Information shown →
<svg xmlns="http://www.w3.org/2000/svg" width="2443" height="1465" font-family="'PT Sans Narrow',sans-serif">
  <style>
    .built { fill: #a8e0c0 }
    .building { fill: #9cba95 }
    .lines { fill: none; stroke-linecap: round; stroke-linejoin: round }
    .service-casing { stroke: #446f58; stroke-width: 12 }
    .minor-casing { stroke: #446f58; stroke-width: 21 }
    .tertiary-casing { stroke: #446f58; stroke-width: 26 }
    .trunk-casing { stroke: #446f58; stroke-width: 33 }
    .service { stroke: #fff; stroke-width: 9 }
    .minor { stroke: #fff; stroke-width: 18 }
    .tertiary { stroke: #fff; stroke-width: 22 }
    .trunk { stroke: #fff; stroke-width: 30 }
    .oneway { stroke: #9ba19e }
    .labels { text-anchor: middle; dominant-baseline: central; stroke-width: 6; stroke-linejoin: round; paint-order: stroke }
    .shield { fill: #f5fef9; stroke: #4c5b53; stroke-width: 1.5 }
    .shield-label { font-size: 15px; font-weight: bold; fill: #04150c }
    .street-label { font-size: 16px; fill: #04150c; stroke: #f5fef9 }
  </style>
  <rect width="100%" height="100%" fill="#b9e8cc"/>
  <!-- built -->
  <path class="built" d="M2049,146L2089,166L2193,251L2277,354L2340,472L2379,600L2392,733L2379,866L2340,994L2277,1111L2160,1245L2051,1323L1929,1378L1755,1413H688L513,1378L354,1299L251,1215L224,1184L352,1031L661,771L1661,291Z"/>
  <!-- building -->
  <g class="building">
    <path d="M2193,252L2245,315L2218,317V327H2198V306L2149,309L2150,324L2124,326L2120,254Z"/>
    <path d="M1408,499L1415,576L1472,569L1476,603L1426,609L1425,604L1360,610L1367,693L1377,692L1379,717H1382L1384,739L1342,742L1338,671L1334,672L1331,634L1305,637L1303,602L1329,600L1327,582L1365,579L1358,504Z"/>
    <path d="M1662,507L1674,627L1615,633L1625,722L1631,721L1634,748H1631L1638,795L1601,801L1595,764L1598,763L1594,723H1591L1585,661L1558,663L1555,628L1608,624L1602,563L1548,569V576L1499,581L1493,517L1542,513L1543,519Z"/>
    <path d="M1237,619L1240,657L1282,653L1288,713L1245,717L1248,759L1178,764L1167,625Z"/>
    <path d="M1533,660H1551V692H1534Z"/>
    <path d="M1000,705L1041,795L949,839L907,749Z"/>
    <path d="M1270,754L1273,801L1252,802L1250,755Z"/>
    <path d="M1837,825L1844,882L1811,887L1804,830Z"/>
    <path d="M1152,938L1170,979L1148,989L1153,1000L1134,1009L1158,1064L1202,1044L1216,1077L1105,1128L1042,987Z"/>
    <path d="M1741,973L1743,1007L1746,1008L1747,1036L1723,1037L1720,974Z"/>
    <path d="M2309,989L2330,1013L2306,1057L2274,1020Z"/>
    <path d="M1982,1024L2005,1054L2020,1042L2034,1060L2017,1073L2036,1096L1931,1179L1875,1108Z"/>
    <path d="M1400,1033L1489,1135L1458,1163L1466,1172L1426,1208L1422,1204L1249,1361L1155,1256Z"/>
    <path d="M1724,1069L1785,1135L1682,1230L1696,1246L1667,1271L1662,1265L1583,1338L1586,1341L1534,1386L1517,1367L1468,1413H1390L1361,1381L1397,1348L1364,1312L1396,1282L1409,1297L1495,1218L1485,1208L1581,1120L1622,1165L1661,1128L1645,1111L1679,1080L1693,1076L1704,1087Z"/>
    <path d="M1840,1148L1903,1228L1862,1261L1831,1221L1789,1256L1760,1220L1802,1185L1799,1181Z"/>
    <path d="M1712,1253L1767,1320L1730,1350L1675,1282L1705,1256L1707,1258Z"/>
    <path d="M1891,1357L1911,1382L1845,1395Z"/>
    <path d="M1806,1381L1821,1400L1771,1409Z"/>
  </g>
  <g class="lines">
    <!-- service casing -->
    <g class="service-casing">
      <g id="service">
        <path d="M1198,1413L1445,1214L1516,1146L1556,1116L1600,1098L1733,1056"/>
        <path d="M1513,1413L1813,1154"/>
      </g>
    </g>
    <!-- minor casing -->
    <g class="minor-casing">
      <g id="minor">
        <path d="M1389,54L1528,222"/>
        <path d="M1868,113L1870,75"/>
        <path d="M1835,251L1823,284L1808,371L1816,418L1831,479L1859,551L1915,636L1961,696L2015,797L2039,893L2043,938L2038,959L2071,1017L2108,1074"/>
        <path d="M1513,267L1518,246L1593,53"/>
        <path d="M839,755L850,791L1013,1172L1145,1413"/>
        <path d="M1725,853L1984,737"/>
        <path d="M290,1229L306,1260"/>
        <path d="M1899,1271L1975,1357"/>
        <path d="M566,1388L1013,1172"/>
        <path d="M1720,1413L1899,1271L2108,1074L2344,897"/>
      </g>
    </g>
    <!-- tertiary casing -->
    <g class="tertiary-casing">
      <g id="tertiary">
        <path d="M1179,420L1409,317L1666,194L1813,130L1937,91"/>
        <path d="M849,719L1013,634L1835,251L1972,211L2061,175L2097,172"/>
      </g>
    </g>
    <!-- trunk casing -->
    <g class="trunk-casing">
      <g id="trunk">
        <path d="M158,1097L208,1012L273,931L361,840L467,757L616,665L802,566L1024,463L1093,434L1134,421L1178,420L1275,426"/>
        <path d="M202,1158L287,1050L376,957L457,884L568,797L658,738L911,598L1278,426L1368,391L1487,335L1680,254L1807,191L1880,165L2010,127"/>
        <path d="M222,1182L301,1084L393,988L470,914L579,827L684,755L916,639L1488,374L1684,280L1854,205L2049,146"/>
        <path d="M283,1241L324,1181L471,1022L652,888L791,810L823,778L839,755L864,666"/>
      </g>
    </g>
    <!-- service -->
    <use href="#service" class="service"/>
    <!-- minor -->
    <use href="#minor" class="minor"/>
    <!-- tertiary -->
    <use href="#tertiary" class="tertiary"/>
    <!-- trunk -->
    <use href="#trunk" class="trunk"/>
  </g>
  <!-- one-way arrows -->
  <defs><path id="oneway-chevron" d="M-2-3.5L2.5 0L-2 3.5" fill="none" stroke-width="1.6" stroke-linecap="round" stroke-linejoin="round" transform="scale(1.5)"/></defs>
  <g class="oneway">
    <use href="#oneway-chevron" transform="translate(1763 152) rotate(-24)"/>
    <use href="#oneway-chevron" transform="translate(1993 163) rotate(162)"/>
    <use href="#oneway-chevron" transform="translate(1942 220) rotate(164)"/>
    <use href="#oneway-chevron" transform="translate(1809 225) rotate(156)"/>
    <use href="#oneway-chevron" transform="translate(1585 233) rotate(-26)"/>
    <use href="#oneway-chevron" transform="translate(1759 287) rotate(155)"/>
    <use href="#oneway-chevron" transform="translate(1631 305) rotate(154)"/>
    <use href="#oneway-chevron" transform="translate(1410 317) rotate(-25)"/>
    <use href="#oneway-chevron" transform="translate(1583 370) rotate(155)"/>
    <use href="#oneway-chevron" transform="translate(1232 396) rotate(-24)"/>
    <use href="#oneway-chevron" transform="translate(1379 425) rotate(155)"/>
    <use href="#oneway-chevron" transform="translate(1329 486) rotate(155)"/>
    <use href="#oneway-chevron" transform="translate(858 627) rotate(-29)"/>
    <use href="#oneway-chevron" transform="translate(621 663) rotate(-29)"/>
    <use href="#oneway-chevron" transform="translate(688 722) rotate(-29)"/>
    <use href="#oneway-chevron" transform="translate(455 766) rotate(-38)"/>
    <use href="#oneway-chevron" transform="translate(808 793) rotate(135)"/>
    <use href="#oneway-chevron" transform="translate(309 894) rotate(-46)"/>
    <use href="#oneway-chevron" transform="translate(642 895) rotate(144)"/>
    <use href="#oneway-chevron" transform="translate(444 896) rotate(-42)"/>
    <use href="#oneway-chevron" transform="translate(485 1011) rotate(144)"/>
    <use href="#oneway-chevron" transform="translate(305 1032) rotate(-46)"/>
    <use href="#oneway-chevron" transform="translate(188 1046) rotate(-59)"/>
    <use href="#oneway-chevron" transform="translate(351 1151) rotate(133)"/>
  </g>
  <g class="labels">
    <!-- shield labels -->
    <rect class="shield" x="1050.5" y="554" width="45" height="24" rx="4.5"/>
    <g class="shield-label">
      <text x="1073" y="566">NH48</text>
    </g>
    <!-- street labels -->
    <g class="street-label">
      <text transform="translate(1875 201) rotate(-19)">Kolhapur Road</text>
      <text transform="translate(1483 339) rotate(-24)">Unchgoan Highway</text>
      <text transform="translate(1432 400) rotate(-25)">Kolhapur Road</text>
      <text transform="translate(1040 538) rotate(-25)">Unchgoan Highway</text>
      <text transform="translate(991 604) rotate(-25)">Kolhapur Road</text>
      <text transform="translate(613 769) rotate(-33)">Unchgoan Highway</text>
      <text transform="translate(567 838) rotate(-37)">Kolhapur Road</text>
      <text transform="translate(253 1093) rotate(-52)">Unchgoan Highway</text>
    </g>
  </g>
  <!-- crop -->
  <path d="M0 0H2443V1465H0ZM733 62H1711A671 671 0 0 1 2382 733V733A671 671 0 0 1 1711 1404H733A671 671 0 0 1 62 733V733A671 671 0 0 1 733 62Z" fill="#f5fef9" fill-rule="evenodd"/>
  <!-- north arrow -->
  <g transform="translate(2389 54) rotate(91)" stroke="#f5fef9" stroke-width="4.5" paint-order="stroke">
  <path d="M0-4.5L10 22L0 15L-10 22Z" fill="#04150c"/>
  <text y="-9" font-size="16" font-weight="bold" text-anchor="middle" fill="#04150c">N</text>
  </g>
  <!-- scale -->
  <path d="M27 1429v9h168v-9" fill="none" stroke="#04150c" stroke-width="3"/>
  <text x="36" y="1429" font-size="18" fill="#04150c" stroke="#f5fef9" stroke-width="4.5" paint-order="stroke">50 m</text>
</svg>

---

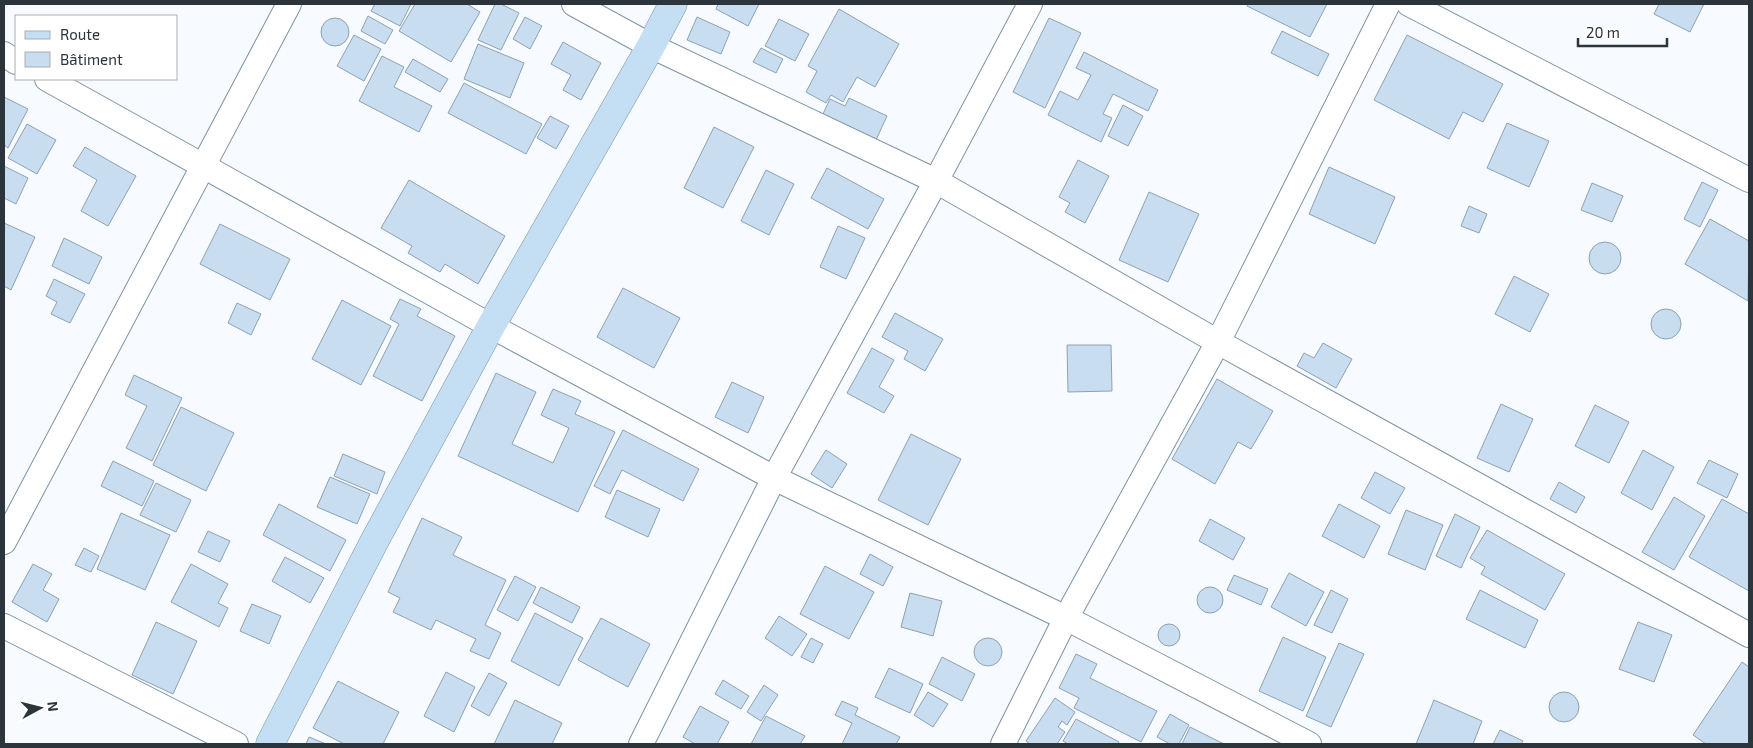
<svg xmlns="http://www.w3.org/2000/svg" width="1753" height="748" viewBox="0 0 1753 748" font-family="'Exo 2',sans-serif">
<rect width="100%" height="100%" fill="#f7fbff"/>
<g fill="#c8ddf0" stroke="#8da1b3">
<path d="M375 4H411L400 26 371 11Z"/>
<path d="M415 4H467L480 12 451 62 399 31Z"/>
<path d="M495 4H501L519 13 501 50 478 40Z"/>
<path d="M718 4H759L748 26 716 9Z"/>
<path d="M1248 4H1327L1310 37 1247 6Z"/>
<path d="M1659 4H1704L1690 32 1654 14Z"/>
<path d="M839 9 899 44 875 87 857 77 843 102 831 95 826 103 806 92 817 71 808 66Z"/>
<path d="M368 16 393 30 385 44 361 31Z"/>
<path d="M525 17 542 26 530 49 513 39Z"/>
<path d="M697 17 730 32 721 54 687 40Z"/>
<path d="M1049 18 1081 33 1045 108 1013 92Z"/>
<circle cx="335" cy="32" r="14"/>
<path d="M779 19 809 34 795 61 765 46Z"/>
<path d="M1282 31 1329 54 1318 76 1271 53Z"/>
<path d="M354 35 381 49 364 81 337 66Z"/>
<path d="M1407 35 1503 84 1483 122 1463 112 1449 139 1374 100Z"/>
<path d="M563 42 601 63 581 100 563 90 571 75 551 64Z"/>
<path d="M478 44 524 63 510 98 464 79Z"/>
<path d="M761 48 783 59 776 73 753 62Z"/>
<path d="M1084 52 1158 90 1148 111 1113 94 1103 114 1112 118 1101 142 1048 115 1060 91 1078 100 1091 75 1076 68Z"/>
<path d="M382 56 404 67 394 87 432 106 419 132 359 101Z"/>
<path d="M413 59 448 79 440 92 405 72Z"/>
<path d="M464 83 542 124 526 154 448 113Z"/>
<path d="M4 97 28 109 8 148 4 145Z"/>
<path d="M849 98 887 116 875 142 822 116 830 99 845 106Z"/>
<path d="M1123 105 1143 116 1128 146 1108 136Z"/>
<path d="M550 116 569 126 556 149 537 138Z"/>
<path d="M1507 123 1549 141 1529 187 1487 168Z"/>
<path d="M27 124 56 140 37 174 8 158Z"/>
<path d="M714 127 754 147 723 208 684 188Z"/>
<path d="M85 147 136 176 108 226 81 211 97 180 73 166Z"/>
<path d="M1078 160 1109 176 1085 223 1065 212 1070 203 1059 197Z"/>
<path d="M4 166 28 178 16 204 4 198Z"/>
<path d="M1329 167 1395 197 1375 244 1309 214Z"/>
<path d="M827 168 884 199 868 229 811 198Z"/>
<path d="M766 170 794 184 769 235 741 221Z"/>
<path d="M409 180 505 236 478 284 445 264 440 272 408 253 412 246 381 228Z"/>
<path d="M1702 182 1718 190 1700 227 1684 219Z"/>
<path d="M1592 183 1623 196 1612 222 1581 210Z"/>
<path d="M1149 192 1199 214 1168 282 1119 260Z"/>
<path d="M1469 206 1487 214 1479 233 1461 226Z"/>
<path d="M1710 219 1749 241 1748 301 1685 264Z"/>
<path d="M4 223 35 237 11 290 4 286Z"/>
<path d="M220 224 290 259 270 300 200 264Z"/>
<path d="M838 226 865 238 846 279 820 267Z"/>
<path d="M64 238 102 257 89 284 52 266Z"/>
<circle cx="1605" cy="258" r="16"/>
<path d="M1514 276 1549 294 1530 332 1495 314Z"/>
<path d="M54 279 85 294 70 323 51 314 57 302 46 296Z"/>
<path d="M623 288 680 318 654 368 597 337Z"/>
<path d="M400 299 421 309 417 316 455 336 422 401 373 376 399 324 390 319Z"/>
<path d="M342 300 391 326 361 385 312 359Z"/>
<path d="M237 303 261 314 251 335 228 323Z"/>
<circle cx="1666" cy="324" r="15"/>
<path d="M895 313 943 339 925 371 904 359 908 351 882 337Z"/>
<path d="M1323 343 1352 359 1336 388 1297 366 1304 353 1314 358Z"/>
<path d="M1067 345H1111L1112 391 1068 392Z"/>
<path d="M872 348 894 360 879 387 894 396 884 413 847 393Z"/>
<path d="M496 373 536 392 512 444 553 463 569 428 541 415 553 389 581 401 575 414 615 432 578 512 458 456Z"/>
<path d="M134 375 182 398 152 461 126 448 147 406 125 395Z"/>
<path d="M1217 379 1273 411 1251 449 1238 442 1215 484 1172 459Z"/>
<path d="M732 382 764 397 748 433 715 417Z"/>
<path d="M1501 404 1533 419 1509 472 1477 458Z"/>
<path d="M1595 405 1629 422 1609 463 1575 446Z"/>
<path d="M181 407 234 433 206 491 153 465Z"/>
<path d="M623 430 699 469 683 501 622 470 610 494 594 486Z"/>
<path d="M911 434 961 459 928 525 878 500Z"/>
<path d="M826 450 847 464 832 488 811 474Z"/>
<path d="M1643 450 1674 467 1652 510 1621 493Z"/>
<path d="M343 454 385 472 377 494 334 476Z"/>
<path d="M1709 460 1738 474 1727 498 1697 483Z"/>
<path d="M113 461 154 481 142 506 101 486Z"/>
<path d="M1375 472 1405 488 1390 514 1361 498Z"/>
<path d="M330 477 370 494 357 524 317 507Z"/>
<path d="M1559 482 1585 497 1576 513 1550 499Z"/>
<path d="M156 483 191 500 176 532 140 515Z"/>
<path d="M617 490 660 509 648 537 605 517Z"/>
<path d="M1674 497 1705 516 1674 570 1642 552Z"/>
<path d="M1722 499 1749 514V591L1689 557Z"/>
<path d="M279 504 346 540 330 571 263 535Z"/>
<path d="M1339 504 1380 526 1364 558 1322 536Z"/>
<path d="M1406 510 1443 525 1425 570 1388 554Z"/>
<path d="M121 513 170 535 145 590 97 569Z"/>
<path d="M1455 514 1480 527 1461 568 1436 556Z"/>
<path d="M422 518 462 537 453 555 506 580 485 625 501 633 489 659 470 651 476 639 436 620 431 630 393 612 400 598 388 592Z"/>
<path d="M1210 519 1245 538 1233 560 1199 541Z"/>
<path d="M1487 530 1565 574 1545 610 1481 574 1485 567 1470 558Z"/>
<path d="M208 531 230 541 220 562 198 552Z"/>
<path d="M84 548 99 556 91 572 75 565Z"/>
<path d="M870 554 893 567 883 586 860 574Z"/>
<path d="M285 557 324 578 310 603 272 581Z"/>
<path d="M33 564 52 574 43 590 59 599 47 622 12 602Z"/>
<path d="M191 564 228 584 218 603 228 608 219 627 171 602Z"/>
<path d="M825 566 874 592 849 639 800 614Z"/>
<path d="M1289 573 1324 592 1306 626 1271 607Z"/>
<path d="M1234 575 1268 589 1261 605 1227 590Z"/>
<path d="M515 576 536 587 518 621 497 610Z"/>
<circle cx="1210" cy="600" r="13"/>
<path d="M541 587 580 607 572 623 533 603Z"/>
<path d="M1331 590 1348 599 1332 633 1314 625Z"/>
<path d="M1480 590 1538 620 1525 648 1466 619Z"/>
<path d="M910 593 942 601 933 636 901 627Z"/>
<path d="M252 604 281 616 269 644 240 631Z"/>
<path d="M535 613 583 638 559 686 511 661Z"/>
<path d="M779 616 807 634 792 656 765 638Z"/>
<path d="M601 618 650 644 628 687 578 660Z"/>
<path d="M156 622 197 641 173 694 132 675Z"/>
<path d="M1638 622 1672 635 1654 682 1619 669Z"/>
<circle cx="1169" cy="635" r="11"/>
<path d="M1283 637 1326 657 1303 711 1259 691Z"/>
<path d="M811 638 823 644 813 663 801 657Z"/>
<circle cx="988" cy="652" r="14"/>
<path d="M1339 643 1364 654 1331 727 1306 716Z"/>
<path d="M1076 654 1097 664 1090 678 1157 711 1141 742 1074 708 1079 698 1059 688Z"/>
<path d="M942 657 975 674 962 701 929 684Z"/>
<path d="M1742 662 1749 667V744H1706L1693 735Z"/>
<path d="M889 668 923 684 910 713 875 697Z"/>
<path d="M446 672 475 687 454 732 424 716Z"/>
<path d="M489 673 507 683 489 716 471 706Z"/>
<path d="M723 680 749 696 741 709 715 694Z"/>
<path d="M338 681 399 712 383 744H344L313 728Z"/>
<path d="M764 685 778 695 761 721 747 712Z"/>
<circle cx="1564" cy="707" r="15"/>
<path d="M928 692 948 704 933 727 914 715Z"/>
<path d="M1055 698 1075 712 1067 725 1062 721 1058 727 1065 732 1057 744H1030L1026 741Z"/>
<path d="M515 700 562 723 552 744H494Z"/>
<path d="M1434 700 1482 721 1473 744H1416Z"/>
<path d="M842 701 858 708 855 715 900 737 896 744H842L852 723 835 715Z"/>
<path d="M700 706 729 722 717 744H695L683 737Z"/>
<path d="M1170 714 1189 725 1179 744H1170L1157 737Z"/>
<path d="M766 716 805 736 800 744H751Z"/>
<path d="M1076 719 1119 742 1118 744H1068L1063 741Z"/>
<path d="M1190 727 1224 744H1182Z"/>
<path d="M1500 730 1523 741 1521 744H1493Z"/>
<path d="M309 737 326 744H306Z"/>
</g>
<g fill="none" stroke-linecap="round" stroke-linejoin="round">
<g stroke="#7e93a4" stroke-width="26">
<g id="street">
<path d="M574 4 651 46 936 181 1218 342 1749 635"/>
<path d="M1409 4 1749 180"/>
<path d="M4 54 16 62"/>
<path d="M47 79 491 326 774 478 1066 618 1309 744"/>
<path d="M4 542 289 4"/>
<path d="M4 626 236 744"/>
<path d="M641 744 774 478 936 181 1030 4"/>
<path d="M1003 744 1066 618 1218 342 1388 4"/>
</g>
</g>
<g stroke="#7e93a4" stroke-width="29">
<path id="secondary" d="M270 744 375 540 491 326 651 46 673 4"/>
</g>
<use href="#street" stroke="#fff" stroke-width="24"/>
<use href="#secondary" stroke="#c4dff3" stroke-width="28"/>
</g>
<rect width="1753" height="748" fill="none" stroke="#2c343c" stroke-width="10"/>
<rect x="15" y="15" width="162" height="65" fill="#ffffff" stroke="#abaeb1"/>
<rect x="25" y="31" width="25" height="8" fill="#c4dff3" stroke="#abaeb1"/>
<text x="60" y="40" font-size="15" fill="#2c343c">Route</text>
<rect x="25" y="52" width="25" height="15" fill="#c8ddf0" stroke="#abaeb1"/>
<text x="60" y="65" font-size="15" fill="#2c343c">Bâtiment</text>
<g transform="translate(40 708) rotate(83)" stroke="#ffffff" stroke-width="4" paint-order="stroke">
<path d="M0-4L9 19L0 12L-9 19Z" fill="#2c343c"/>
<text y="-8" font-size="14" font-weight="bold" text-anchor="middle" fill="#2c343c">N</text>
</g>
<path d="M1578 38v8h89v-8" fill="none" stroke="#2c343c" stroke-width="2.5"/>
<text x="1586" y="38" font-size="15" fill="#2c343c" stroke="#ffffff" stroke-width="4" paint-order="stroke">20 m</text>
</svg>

Task prompt → Lines containing the word "middle" are to be tallied across the entries above; give only the resulting count.

Response area → 3